[Records for this exercise]
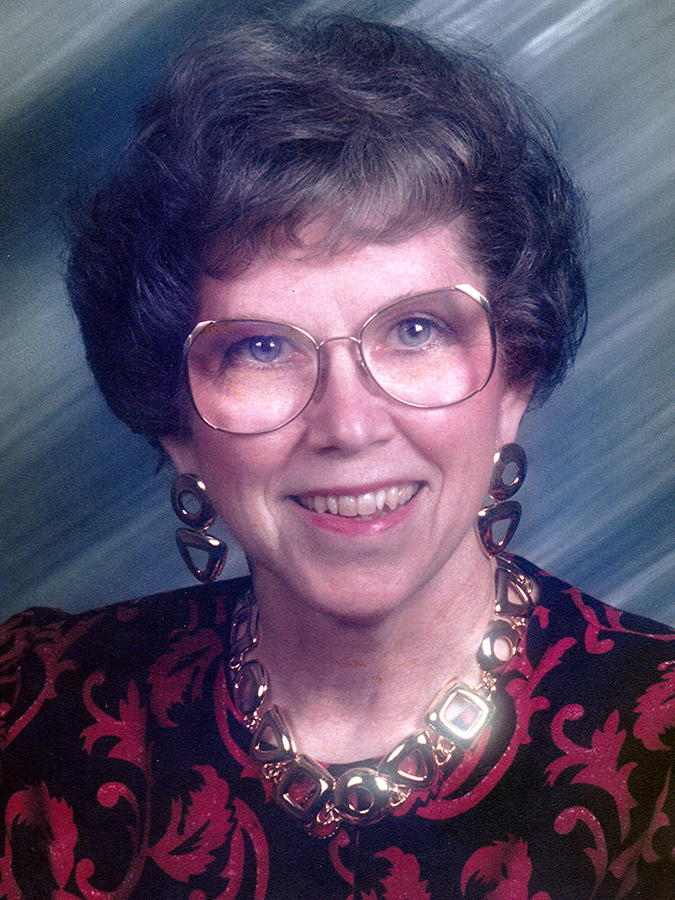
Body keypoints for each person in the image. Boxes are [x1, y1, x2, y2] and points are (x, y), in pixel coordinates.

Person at [1, 14, 674, 899]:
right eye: (260, 349)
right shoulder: (31, 713)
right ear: (174, 420)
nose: (349, 425)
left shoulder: (656, 748)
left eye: (415, 330)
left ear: (513, 379)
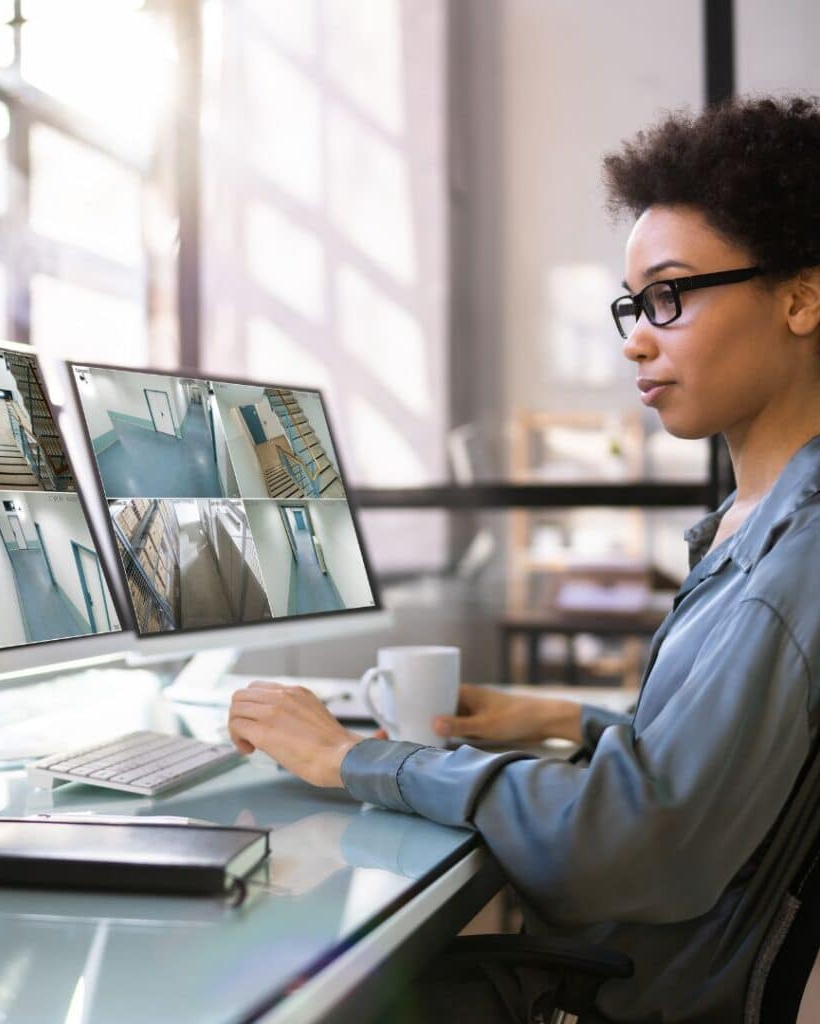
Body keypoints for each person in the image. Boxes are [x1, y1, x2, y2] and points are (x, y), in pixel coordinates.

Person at [228, 95, 820, 1023]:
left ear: (800, 296)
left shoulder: (793, 563)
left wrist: (357, 757)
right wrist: (557, 717)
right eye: (634, 304)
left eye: (670, 296)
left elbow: (636, 841)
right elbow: (704, 774)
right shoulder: (757, 523)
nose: (636, 336)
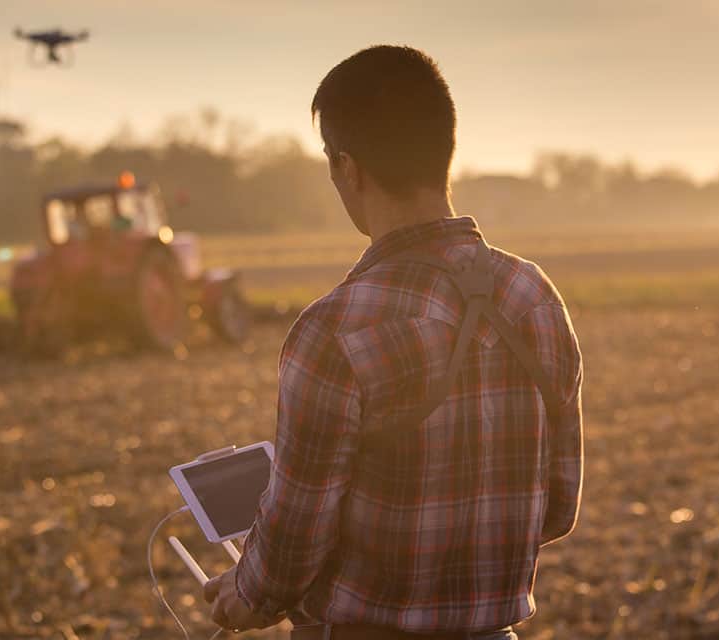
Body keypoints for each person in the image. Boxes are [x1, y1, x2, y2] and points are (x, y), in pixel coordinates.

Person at [204, 45, 584, 640]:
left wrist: (246, 593)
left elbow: (293, 544)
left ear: (348, 168)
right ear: (444, 150)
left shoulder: (336, 328)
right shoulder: (534, 297)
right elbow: (558, 508)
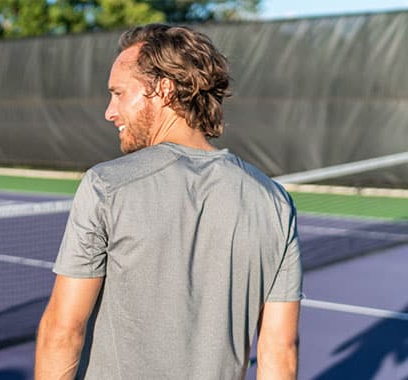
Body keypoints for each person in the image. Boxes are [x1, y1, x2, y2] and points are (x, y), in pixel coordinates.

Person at [35, 24, 302, 379]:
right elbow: (279, 352)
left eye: (118, 93)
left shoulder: (107, 186)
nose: (109, 111)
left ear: (162, 89)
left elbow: (64, 330)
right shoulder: (274, 202)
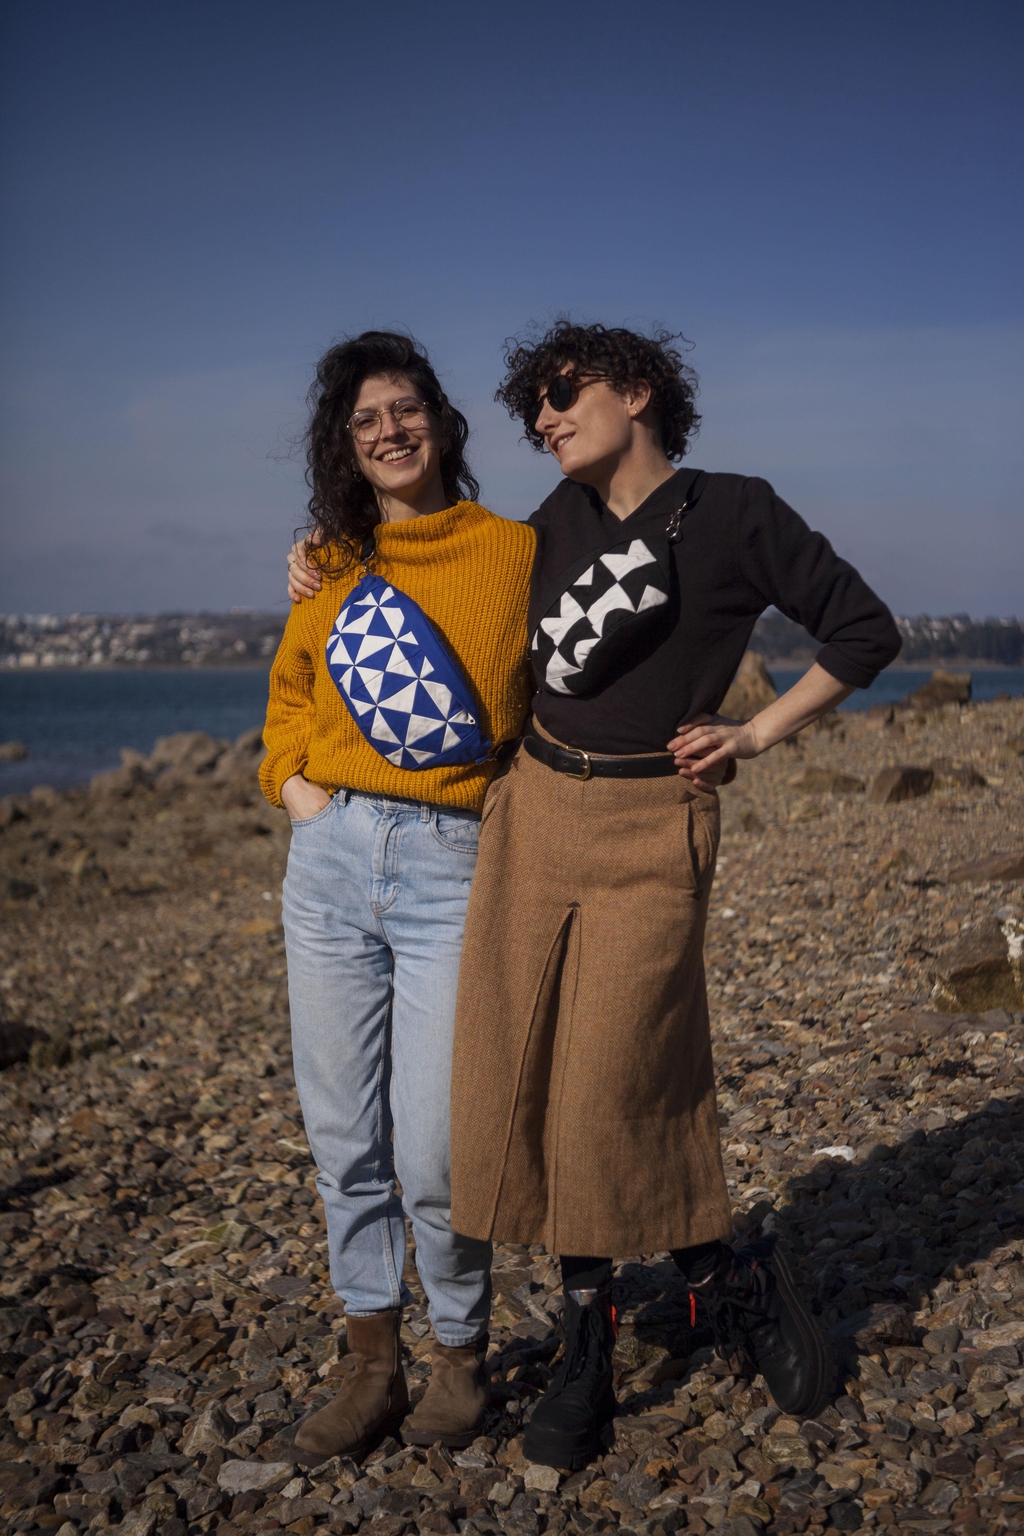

[Problem to work on] Say how many lines of the data include the word "right". Respond with the number alone.

[Result for this task] 12